--- DATA PROVIDED ---

====

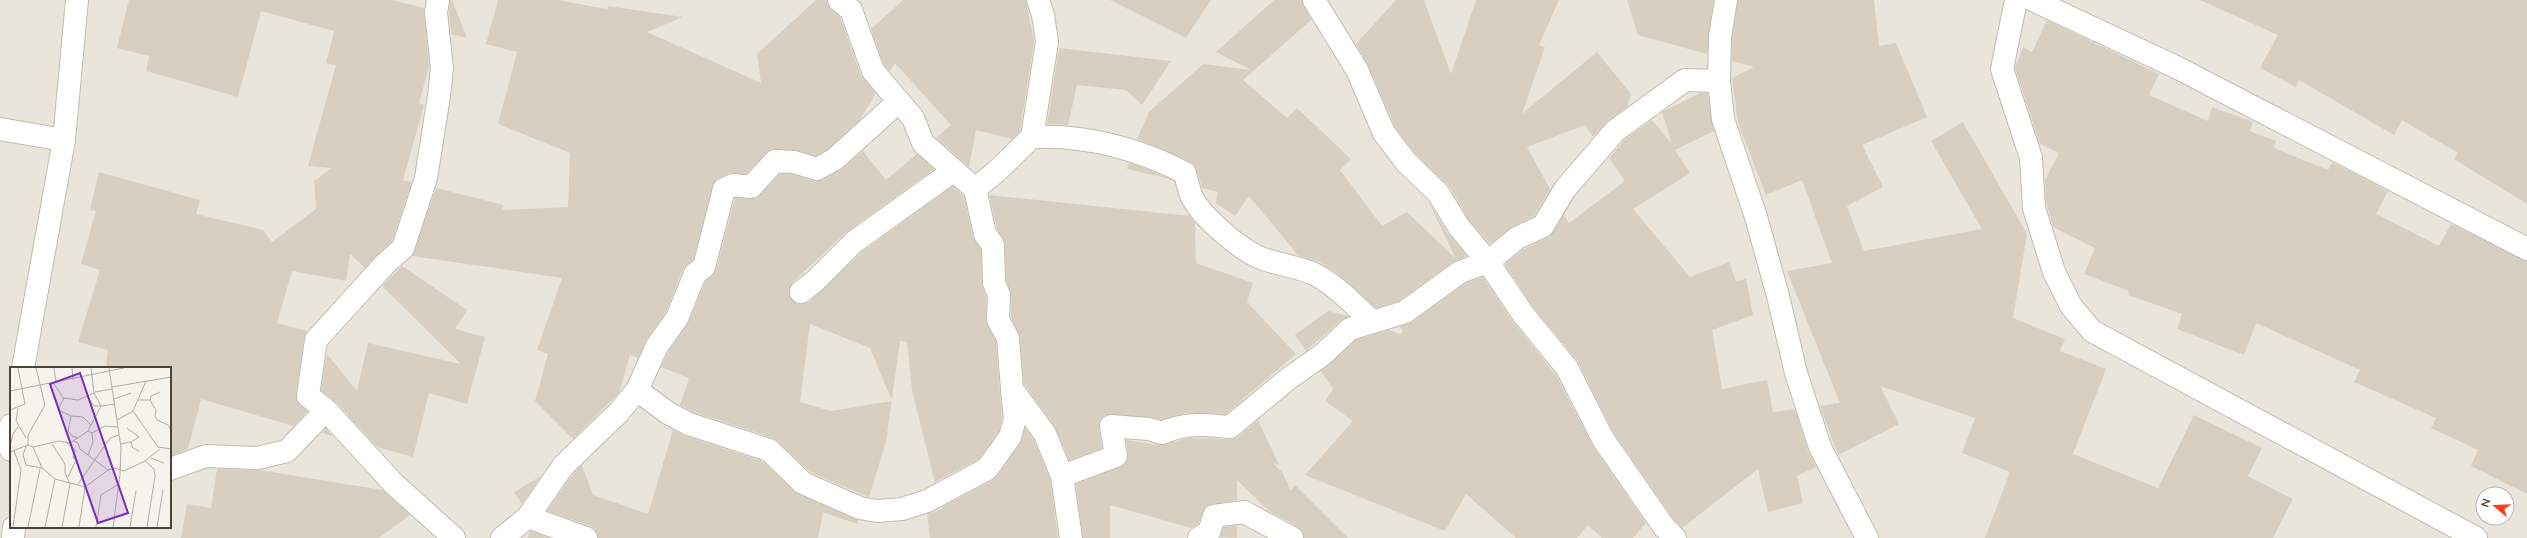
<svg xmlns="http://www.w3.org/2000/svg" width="2527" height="538" font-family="Mulish,sans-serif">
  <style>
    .residential { fill: #eae5da; fill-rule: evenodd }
    .building { fill: #d8cfc1; fill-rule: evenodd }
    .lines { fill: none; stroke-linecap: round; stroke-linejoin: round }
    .minor-casing { stroke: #c2bbae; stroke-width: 24 }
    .minor { stroke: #fff; stroke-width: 22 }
    .inset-road { fill: none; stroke: #b2ada4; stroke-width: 1 }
    .view { fill: #7b2cbf; fill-opacity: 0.15; stroke: #7b2cbf; stroke-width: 2 }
    .inset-edge { fill: none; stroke: #4b4439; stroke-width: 2 }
  </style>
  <rect width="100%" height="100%" fill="#f6f3ec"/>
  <!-- residential -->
  <path class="residential" d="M0,0H2527V538H0ZM11,368H170V527H11ZM2483,494H2507V518H2483Z"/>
  <!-- building -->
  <g class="building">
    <path d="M129,0H392L424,8L429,67L419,103L424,105L403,180L412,182L392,241L365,268L350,254L346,281L292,271L277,323L307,331L304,338L296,395L297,401L307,411L294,426L201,399L188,449L170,456V368H106L108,350L78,342L100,270L81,264L96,211L90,210L99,172L200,200L196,214L263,230L272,242L316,209L314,181L332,168L308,166L336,65L326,63L334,31L261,11L238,97L146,71L149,56L117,48Z"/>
    <path d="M450,0H452L467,38L451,34L449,13Z"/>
    <path d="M498,0H557L607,9L608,6L683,17L647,32L761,83L757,54L816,0H827L831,9L840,17L861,75L876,93L859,121L828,149L816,156L795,150L771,149L746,174L728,173L715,181L693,260L683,269L666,312L647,339L638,358L630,355L619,393L573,439L535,401L548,354L537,350L562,278L412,256L436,188L504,205L502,210L568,207L570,153L498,124L517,52L486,44Z"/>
    <path d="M903,0H1026L1034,42L1020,131L1012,139L976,130L969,167L936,138L951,125L895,63L890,71L884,65L871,29Z"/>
    <path d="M1110,0H1211L1186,38Z"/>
    <path d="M1274,0H1302L1311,20L1243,80L1287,118L1297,108L1351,159L1340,170L1382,226L1407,212L1456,259L1428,201L1448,234L1467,256L1453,262L1399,301L1376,308L1337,273L1319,262L1298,255L1249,196L1235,216L1216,203L1218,192L1202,188L1197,170L1191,162L1137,139L1149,112L1203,64L1251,70L1216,52Z"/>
    <path d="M1396,0H1424L1451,74L1476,0H1559L1539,45L1545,47L1522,114L1597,52L1631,94L1627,107L1608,121L1593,137L1585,125L1527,147L1550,189L1534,216L1512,227L1490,244L1469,220L1449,186L1415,154L1395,127L1368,65L1356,44Z"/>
    <path d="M1627,0H1713L1707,54L1638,35Z"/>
    <path d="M1738,0H1874L1879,46L1896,43L1927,117L1862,145L1883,187L1847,206L1864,251L1982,229L1931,141L1963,122L2027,234L2013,318L2065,339L2060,351L2106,369L2073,454L2158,488L2194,415L2262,448L2248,476L2293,499L2273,538H1985L2010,472L1962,453L1975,418L1880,386L1899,424L1838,455L1820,406L1840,403L1787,271L1832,263L1802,180L1766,195L1738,123L1732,78L1754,67L1732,61V38Z"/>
    <path d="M2200,0H2527V204L2454,159L2458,153L2402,120L2394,135L2299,80L2296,87L2260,68L2278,35Z"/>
    <path d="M2047,20L2159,74L2149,95L2208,121L2212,107L2253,122L2250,131L2276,141L2274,148L2328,170L2332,162L2388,191L2376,214L2439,246L2451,224L2527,261V494L2471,466L2478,450L2431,428L2436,418L2354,382L2360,370L2256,323L2244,355L2177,329L2182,314L2128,295L2129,291L2084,274L2095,248L2053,227L2046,201L2045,180L2059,153L2040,144L2015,68L2023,47L2032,52Z"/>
    <path d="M1059,48L1171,61L1142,105L1126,90L1077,85L1068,125L1047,124Z"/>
    <path d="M1700,93H1708L1714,131L1675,150L1690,173L1633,209L1690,277L1729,262L1736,281L1746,279L1753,315L1712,330L1722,389L1767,380L1773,412L1795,409L1808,451L1816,467L1797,476L1803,503L1768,512L1758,469L1682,528L1673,518L1614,433L1577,360L1533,307L1505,264L1524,249L1549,237L1564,215L1569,223L1625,181L1609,158L1624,140L1652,120L1672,144L1662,112Z"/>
    <path d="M863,151L886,180L917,154L934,169L845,233L793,282L789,293L791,299L797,304L809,302L862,252L953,186L964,196L973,237L981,249L982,283L986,297V320L996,342L1002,418L999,432L979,459L935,482L912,390L907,342L900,341L886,442L869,497L810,472L773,438L694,412L680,405L689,378L661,367L668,352L688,323L705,282L716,270L735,198L756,199L780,174H792L814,181L823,180L843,168ZM810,324L870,348L892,401L831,411L800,402Z"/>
    <path d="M1129,163L1144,168L1170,179L1127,169Z"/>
    <path d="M989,195L1190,216L1195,223L1196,263L1253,283L1247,302L1296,354L1226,414L1186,413L1161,420L1150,417L1105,415L1100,420L1099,428L1102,448L1069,460L1055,427L1024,384L1020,337L1011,317V295L1006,280L1005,244L997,229Z"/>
    <path d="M402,266L467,310L455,329L485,337L467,404L429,393L413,457L377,447L335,401L321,391L327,354L357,391L368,343L461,364L382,286Z"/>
    <path d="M1483,277L1513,322L1556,375L1593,446L1646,523L1633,538H1602L1588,525L1577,538H1516L1466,494L1445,531L1305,475L1353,421L1325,401L1333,389L1321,371L1356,340L1389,330L1401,334L1403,330L1399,327L1412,322L1466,283Z"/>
    <path d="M1328,311L1349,316L1341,320L1306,351L1295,335Z"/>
    <path d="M1258,420L1279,465L1273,463L1282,472L1291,491L1295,485L1348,538H1304L1298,527L1269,511L1237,480V500L1206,506L1198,524L1191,528L1110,505V538H1083L1076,484L1125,465L1128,454L1126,440L1159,445L1189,438L1230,439L1238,437Z"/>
    <path d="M326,428L333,436L322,433Z"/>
    <path d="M1025,428L1034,440L1050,479L1058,538H930L927,514L942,509V507L993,480L1020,444Z"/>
    <path d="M673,430L685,436L762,461L798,494L858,520L857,524L823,512L818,538H598L596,530L591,526L547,511L573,474L582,465L593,495L648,514Z"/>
    <path d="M217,469L259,470L383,490L410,515L379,538H181L187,504L211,508Z"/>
    <path d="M541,476L522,504L514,492Z"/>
    <path d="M1237,526V538L1220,537L1224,527Z"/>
    <path d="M530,531L549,538H527Z"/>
  </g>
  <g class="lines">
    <defs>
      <g id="minor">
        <path d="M438,0L436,13L442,68L439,96L426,178L403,248L385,264L316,340L308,396L326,410L394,484L454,538"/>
        <path d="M839,0L851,10L873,71L913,118L923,143L975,189"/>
        <path d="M1038,0L1043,15L1047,42L1032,137L997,171L975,189L985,234L993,245L994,283L999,295L998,320L1008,338L1012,389L1045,434L1062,476L1071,538"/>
        <path d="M1314,0L1357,70L1384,133L1406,162L1438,193L1459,227L1488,262L1523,314L1567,368L1603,439L1664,527L1675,538"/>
        <path d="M1726,0L1720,37L1719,81L1723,119L1756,217L1778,296L1796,373L1820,447L1867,538"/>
        <path d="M2016,0L2002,69L2031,158L2034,208L2054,272L2071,306L2092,331L2476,538"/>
        <path d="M2033,0L2178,68L2527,249"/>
        <path d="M0,129L64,140"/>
        <path d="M1032,137C1086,135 1137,148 1185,173C1187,181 1189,192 1193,199C1203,218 1242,251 1261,258C1278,265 1297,266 1314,274C1336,285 1354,305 1373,322"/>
        <path d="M801,292L815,281L854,242L953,171"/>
        <path d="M23,368L64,140L77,0"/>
        <path d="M637,390L668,413L689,424L769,450L803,483L860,508L877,511L902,509L927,501L987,469L1010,437L1015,419L1012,389"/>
        <path d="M11,425L8,439L11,450"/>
        <path d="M170,469L206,456L258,458L287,451L326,410"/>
        <path d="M1062,476L1116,456L1111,426L1149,429L1162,433C1186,422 1205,425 1230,427L1288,379L1322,355L1350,329L1405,312L1460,272L1488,262L1517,238L1543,226L1565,189L1615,131L1685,80L1719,81"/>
        <path d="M528,517L586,538"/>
        <path d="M13,538L14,527"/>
        <path d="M502,538L528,517L563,466L619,412L637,390L657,346L677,318L695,274L704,267L724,189L733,185L751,187L775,161L794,162L817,169L835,159L898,102"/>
        <path d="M1199,538L1209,532L1214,516L1244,512L1292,538"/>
      </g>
    </defs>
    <!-- minor casing -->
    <use href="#minor" class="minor-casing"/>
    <!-- minor -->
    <use href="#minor" class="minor"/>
  </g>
  <!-- overview -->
  <g transform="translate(10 367)">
    <rect width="161" height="161" fill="#f6f3ec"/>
    <path class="inset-road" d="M44,1L46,15M62,1L63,13M81,1L84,26L91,39L105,37M99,1L111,80L110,108L103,160M44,17L54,32M102,20L161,10M0,24L114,1M85,25L102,22M78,30L84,39H91M104,32L121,26M128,33H140L141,29L150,25M140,33L146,43L145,49L147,53L158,58L161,63M8,41L6,54L16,71M0,43L15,37L8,1M123,44L148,80L161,82M61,49L58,64L63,70H67M107,53L123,44L136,14M81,58L73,50L61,49L48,43L54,31L68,33L84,26M117,61L129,70L121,75M78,64L91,39M64,74L68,76L70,82L98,103M57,76L65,83L63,91L66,93L58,110M42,77L55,97V106L60,117L52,160M110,77L121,75L123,81L129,84M18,78V68L35,38L26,1M0,79L3,67L8,60M16,79L13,88L16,98L32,101L45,112L75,120L69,160M23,80L32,101M0,85L18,78L23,80L49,74L60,76L78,64L82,66L95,59L108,60M78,88L83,75L82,66M141,91L154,96M68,117L100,71L109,68M75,120L98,103L105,101L114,104L135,94M3,160L11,103L4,84M18,160L30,102M35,160L45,112M86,160L91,128L109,117M120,160L126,124M137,160L145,109L144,102L135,94L150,82M147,160L153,123"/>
    <path class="view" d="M70,6L118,146L88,156L40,17Z"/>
    <rect width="161" height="161" class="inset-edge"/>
  </g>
  <!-- north arrow -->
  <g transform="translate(2495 506) rotate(289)"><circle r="19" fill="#ffffff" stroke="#b7b4b0"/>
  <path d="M0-3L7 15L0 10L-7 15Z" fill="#fc3f1d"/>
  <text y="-6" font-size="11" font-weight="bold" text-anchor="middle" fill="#4b4439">N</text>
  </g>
</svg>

====

--- ACTION ITEM ---
Search the data above for the string "lines". Report every line where it is found.

--- EXERCISE RESPONSE ---
    .lines { fill: none; stroke-linecap: round; stroke-linejoin: round }
  <g class="lines">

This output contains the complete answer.